Task »
Report every line of the records beneath this task that holds the string "with".

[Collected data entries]
....

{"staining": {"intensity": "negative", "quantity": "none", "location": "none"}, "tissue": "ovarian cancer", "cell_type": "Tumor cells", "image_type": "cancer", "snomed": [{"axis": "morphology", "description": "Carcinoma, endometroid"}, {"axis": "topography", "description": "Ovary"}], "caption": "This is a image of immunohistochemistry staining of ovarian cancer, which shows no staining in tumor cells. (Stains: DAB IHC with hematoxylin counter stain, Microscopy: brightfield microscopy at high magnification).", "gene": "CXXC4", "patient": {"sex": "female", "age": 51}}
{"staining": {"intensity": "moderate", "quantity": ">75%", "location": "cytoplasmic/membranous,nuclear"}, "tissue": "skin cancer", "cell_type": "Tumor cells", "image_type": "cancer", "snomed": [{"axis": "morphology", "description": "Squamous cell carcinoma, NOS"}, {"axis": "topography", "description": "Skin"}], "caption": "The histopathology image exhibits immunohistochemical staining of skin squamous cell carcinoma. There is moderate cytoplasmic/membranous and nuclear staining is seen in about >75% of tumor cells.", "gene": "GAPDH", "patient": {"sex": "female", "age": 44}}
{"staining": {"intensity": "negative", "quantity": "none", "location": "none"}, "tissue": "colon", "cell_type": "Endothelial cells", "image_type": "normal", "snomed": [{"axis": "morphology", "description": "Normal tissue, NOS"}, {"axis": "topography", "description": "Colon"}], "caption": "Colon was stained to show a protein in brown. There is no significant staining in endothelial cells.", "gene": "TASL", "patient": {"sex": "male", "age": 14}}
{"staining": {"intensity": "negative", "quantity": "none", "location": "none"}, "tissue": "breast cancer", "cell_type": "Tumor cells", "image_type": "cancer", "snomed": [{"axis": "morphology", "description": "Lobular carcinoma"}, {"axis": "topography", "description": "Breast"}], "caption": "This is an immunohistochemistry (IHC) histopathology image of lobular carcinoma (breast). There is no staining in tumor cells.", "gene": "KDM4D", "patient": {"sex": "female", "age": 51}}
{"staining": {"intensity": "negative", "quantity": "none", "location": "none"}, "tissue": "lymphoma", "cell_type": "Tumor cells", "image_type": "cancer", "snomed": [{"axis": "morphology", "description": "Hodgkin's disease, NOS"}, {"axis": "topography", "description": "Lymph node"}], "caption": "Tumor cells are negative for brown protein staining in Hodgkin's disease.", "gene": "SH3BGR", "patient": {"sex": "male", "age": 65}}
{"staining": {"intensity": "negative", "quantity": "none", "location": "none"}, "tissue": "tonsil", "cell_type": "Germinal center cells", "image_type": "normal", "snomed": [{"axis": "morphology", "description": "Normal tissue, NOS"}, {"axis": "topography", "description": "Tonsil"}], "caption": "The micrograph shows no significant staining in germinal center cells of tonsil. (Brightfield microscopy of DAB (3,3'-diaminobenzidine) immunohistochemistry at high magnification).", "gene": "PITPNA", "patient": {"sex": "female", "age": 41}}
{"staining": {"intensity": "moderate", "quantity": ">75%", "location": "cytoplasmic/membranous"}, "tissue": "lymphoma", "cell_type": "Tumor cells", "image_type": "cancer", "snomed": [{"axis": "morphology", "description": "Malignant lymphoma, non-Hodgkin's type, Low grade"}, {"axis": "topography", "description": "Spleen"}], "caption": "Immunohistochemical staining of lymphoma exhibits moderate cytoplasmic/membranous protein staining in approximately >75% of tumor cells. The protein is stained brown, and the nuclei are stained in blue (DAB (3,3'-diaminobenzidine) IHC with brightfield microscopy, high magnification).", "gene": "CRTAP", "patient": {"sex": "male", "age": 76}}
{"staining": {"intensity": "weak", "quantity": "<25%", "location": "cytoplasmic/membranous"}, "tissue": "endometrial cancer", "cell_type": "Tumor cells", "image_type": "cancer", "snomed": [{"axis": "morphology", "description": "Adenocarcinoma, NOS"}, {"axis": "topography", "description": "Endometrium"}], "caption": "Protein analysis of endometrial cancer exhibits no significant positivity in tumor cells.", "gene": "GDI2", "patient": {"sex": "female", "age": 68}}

....

Response to the exercise »
{"staining": {"intensity": "negative", "quantity": "none", "location": "none"}, "tissue": "ovarian cancer", "cell_type": "Tumor cells", "image_type": "cancer", "snomed": [{"axis": "morphology", "description": "Carcinoma, endometroid"}, {"axis": "topography", "description": "Ovary"}], "caption": "This is a image of immunohistochemistry staining of ovarian cancer, which shows no staining in tumor cells. (Stains: DAB IHC with hematoxylin counter stain, Microscopy: brightfield microscopy at high magnification).", "gene": "CXXC4", "patient": {"sex": "female", "age": 51}}
{"staining": {"intensity": "moderate", "quantity": ">75%", "location": "cytoplasmic/membranous"}, "tissue": "lymphoma", "cell_type": "Tumor cells", "image_type": "cancer", "snomed": [{"axis": "morphology", "description": "Malignant lymphoma, non-Hodgkin's type, Low grade"}, {"axis": "topography", "description": "Spleen"}], "caption": "Immunohistochemical staining of lymphoma exhibits moderate cytoplasmic/membranous protein staining in approximately >75% of tumor cells. The protein is stained brown, and the nuclei are stained in blue (DAB (3,3'-diaminobenzidine) IHC with brightfield microscopy, high magnification).", "gene": "CRTAP", "patient": {"sex": "male", "age": 76}}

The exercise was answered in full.